EXERCISE GOAL: Pictures stay out of your copy, but everything else in the records below must be repeated exactly.

----------------------------------------

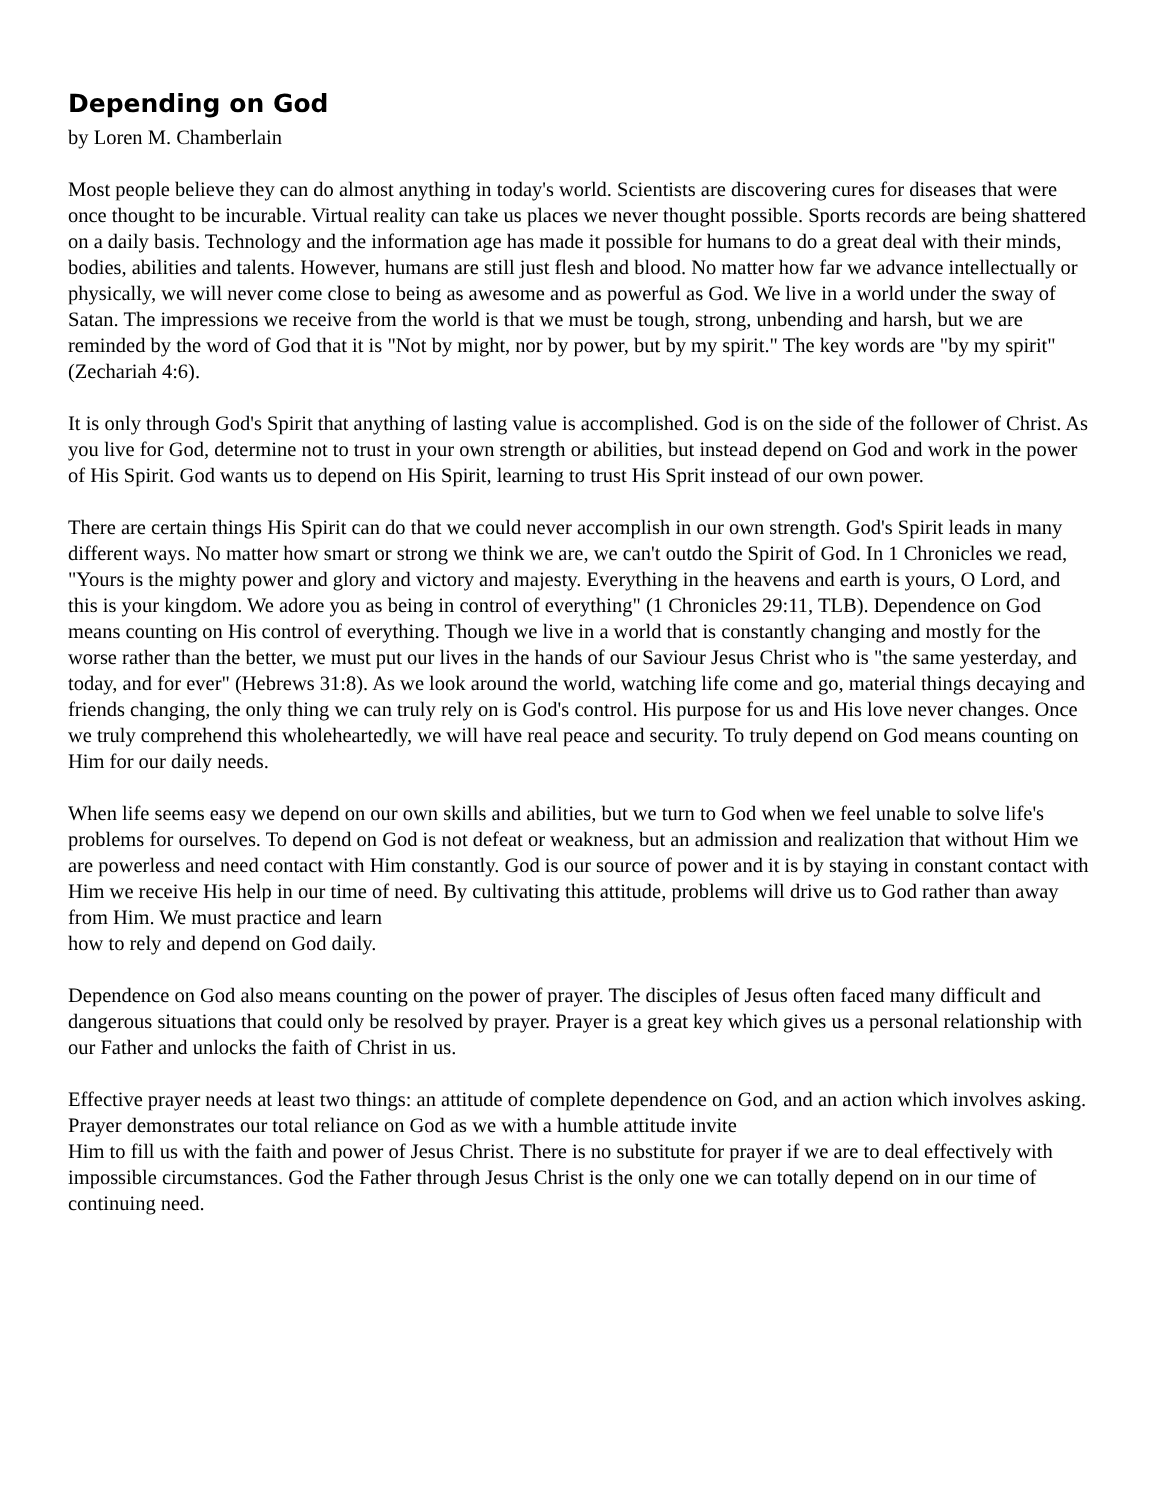Depending on God
by Loren M. Chamberlain
Most people believe they can do almost anything in today's world. Scientists are discovering cures for diseases that were once thought to be incurable. Virtual reality can take us places we never thought possible. Sports records are being shattered on a daily basis. Technology and the information age has made it possible for humans to do a great deal with their minds, bodies, abilities and talents. However, humans are still just flesh and blood. No matter how far we advance intellectually or physically, we will never come close to being as awesome and as powerful as God. We live in a world under the sway of Satan. The impressions we receive from the world is that we must be tough, strong, unbending and harsh, but we are reminded by the word of God that it is "Not by might, nor by power, but by my spirit." The key words are "by my spirit" (Zechariah 4:6).
It is only through God's Spirit that anything of lasting value is accomplished. God is on the side of the follower of Christ. As you live for God, determine not to trust in your own strength or abilities, but instead depend on God and work in the power of His Spirit. God wants us to depend on His Spirit, learning to trust His Sprit instead of our own power.
There are certain things His Spirit can do that we could never accomplish in our own strength. God's Spirit leads in many different ways. No matter how smart or strong we think we are, we can't outdo the Spirit of God. In 1 Chronicles we read, "Yours is the mighty power and glory and victory and majesty. Everything in the heavens and earth is yours, O Lord, and this is your kingdom. We adore you as being in control of everything" (1 Chronicles 29:11, TLB). Dependence on God means counting on His control of everything. Though we live in a world that is constantly changing and mostly for the worse rather than the better, we must put our lives in the hands of our Saviour Jesus Christ who is "the same yesterday, and today, and for ever" (Hebrews 31:8). As we look around the world, watching life come and go, material things decaying and friends changing, the only thing we can truly rely on is God's control. His purpose for us and His love never changes. Once we truly comprehend this wholeheartedly, we will have real peace and security. To truly depend on God means counting on Him for our daily needs.
When life seems easy we depend on our own skills and abilities, but we turn to God when we feel unable to solve life's problems for ourselves. To depend on God is not defeat or weakness, but an admission and realization that without Him we are powerless and need contact with Him constantly. God is our source of power and it is by staying in constant contact with Him we receive His help in our time of need. By cultivating this attitude, problems will drive us to God rather than away from Him. We must practice and learn
how to rely and depend on God daily.
Dependence on God also means counting on the power of prayer. The disciples of Jesus often faced many difficult and dangerous situations that could only be resolved by prayer. Prayer is a great key which gives us a personal relationship with our Father and unlocks the faith of Christ in us.
Effective prayer needs at least two things: an attitude of complete dependence on God, and an action which involves asking. Prayer demonstrates our total reliance on God as we with a humble attitude invite
Him to fill us with the faith and power of Jesus Christ. There is no substitute for prayer if we are to deal effectively with impossible circumstances. God the Father through Jesus Christ is the only one we can totally depend on in our time of continuing need.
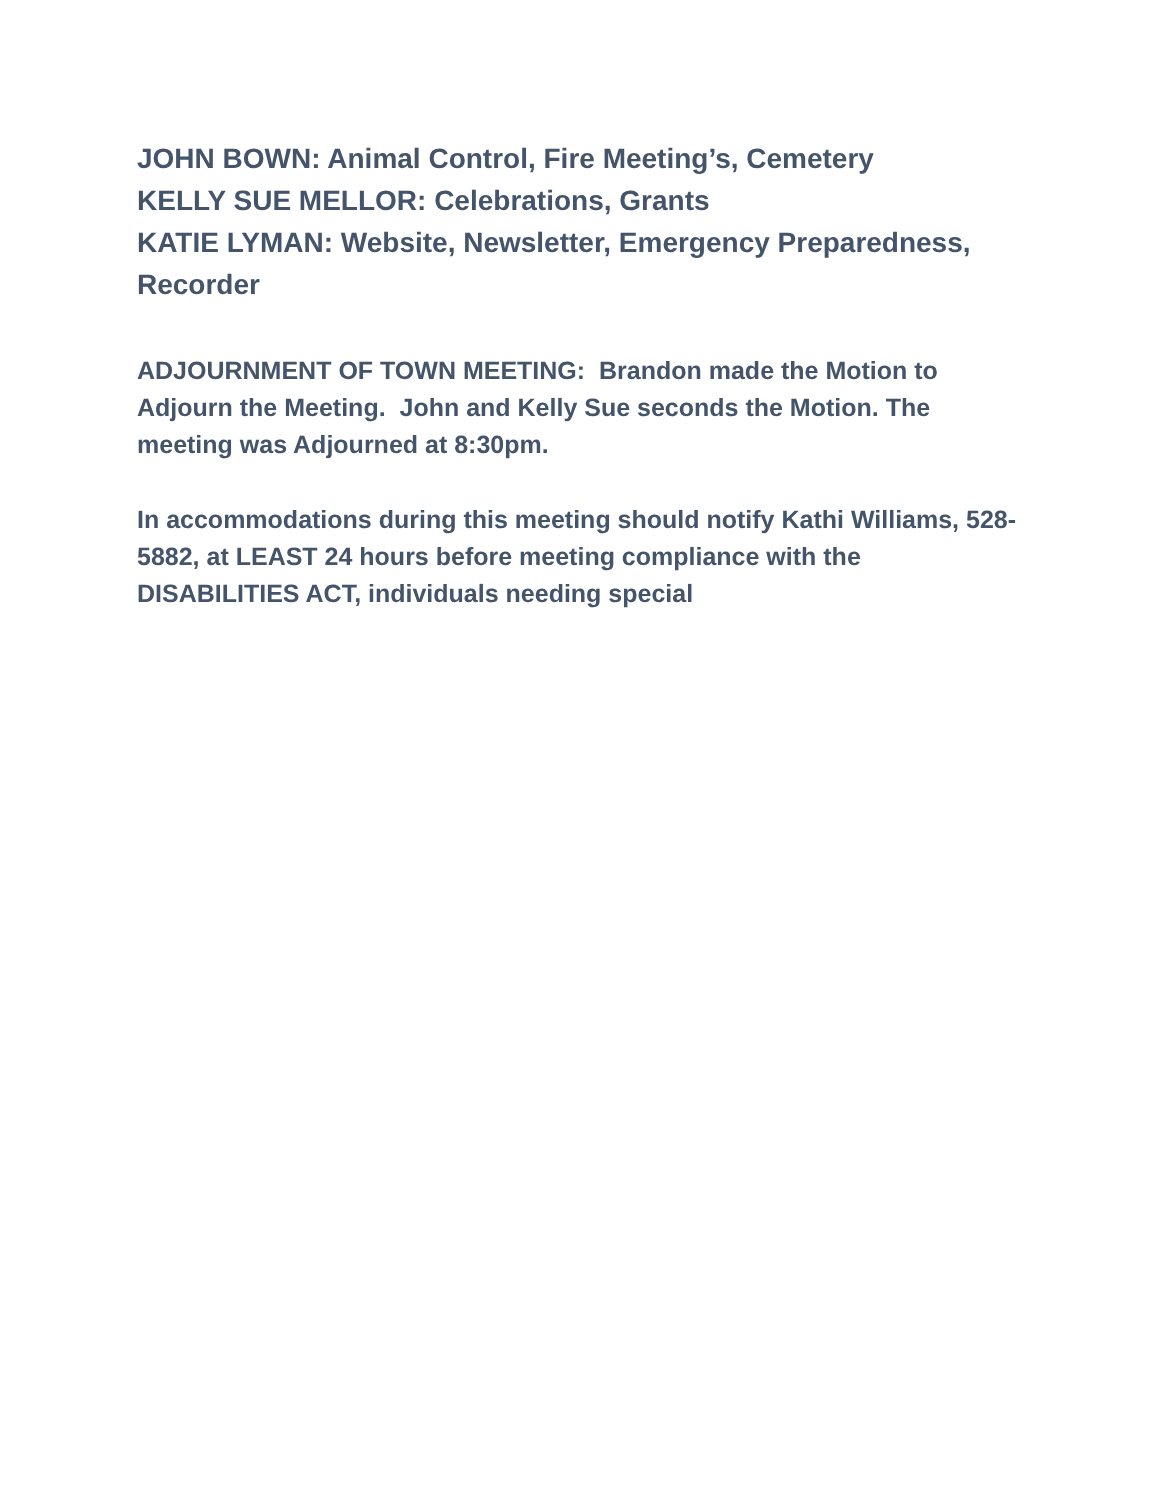JOHN BOWN: Animal Control, Fire Meeting’s, Cemetery
KELLY SUE MELLOR: Celebrations, Grants
KATIE LYMAN: Website, Newsletter, Emergency Preparedness, Recorder
ADJOURNMENT OF TOWN MEETING: Brandon made the Motion to Adjourn the Meeting. John and Kelly Sue seconds the Motion. The meeting was Adjourned at 8:30pm.
In accommodations during this meeting should notify Kathi Williams, 528-5882, at LEAST 24 hours before meeting compliance with the DISABILITIES ACT, individuals needing special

----------------------------------------

EXPECTED ANSWER:
Depending on God
by Loren M. Chamberlain
Most people believe they can do almost anything in today's world. Scientists are discovering cures for diseases that were once thought to be incurable. Virtual reality can take us places we never thought possible. Sports records are being shattered on a daily basis. Technology and the information age has made it possible for humans to do a great deal with their minds, bodies, abilities and talents. However, humans are still just flesh and blood. No matter how far we advance intellectually or physically, we will never come close to being as awesome and as powerful as God. We live in a world under the sway of Satan. The impressions we receive from the world is that we must be tough, strong, unbending and harsh, but we are reminded by the word of God that it is "Not by might, nor by power, but by my spirit." The key words are "by my spirit" (Zechariah 4:6).
It is only through God's Spirit that anything of lasting value is accomplished. God is on the side of the follower of Christ. As you live for God, determine not to trust in your own strength or abilities, but instead depend on God and work in the power of His Spirit. God wants us to depend on His Spirit, learning to trust His Sprit instead of our own power.
There are certain things His Spirit can do that we could never accomplish in our own strength. God's Spirit leads in many different ways. No matter how smart or strong we think we are, we can't outdo the Spirit of God. In 1 Chronicles we read, "Yours is the mighty power and glory and victory and majesty. Everything in the heavens and earth is yours, O Lord, and this is your kingdom. We adore you as being in control of everything" (1 Chronicles 29:11, TLB). Dependence on God means counting on His control of everything. Though we live in a world that is constantly changing and mostly for the worse rather than the better, we must put our lives in the hands of our Saviour Jesus Christ who is "the same yesterday, and today, and for ever" (Hebrews 31:8). As we look around the world, watching life come and go, material things decaying and friends changing, the only thing we can truly rely on is God's control. His purpose for us and His love never changes. Once we truly comprehend this wholeheartedly, we will have real peace and security. To truly depend on God means counting on Him for our daily needs.
When life seems easy we depend on our own skills and abilities, but we turn to God when we feel unable to solve life's problems for ourselves. To depend on God is not defeat or weakness, but an admission and realization that without Him we are powerless and need contact with Him constantly. God is our source of power and it is by staying in constant contact with Him we receive His help in our time of need. By cultivating this attitude, problems will drive us to God rather than away from Him. We must practice and learn
how to rely and depend on God daily.
Dependence on God also means counting on the power of prayer. The disciples of Jesus often faced many difficult and dangerous situations that could only be resolved by prayer. Prayer is a great key which gives us a personal relationship with our Father and unlocks the faith of Christ in us.
Effective prayer needs at least two things: an attitude of complete dependence on God, and an action which involves asking. Prayer demonstrates our total reliance on God as we with a humble attitude invite
Him to fill us with the faith and power of Jesus Christ. There is no substitute for prayer if we are to deal effectively with impossible circumstances. God the Father through Jesus Christ is the only one we can totally depend on in our time of continuing need.
JOHN BOWN: Animal Control, Fire Meeting’s, Cemetery
KELLY SUE MELLOR: Celebrations, Grants
KATIE LYMAN: Website, Newsletter, Emergency Preparedness, Recorder
ADJOURNMENT OF TOWN MEETING: Brandon made the Motion to Adjourn the Meeting. John and Kelly Sue seconds the Motion. The meeting was Adjourned at 8:30pm.
In accommodations during this meeting should notify Kathi Williams, 528-5882, at LEAST 24 hours before meeting compliance with the DISABILITIES ACT, individuals needing special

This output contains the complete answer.